Car Pool for Your Lunch? Postmates Launches Group Ordering Feature
Car Pool for Your Lunch? Postmates Launches Group Ordering Feature

The new ordering feature is following the popular trend amongst Postmate’s third-party delivery rivals.

As third party delivery apps battle for popularity, the food delivery space is continuing to experience extreme competition, with companies unveiling new and improved features every day. 

The newest innovation appears to be group ordering—a system in which multiple parties can place and add to a single order from their individual devices. Ordering food for a group can be a headache and third party aggregators are one-upping each other in an attempt to streamline the process. 

While Postmates is the most recent to release the group ordering feature, GrubHub jumped on the train earlier this year, launching GrubHub for Work, a scheduled group ordering system for co-workers looking to feed the office. For those who hate the stress of splitting the tab, GrubHub for Work allows users to pay separately, labeling each meal with the orderer’s name.

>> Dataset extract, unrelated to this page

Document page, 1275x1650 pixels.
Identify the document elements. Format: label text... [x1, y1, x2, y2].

DoorDash claims to be the first to have offered the service, adding group ordering all the way back in 2017. Last year, Uber Eats tested a similar service, Uber Pool Eats, enabling multiple orders from the same restaurant to be delivered to users who live in the same neighborhood. 

Some of Postmate’s other digital ordering concepts include Postmates Party, an ingenious feature that allows users to receive free delivery if they order from restaurants where another user has already placed an order near their location. This is not only a bid to lure consumers with a waived delivery fee, but an attempt to cut back on travel times for busy delivery drivers—although some users claim the opposite might be true for the customers.

While not all restaurants and food service franchisors are thrilled about third-party delivery, it is clear that the trend isn’t going anywhere. With digital ordering set to triple by 2020, delivery apps will have plenty of opportunities to compete for the group ordering business of hungry office parties or family get-togethers.